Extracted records
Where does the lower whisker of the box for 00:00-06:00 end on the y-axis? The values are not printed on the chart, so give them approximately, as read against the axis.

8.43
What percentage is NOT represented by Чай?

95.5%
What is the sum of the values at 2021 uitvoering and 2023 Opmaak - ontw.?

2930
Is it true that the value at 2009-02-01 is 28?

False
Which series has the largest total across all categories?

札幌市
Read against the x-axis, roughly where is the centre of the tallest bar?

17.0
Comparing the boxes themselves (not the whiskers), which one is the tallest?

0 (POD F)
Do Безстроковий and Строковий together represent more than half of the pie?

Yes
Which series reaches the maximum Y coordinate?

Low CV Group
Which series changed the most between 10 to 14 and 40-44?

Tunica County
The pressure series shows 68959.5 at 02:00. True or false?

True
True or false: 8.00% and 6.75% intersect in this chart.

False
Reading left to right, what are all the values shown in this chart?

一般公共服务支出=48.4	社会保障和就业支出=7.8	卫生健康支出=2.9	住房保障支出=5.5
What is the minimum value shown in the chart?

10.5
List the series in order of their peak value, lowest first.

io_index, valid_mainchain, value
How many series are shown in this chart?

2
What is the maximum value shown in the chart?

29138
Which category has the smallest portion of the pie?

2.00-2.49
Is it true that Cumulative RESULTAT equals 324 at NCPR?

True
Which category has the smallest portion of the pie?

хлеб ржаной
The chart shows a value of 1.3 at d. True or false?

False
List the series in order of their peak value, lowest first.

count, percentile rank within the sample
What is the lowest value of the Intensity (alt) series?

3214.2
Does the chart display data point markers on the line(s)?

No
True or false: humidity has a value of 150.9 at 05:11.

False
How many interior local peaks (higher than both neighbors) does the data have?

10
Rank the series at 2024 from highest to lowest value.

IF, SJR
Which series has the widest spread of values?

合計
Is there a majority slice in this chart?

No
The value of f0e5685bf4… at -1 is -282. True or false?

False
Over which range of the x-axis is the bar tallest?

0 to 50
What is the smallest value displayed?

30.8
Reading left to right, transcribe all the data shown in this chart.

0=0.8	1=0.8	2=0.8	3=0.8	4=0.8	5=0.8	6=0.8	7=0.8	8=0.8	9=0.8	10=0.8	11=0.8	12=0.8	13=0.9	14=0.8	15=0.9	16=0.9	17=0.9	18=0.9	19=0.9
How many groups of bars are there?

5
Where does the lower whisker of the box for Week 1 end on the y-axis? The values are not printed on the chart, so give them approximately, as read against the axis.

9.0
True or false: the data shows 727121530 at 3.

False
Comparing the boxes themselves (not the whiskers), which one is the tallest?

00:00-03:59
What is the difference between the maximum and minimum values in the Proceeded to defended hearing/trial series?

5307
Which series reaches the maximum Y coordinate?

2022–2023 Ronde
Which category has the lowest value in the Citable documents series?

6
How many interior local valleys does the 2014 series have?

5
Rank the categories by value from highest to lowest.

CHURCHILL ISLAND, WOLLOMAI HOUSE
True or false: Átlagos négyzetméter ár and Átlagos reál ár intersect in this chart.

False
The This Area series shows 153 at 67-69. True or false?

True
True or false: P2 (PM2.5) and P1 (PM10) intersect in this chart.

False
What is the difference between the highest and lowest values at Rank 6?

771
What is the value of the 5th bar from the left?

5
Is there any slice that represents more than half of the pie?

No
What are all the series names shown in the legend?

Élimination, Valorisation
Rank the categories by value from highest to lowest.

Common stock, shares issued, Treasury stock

→ EXERCISE INSTRUCTIONS
Locate each line above that contains the word "minimum" with the same capitalization, and copy those lines out in full.

→ EXERCISE RESULT
What is the minimum value shown in the chart?
What is the difference between the maximum and minimum values in the Proceeded to defended hearing/trial series?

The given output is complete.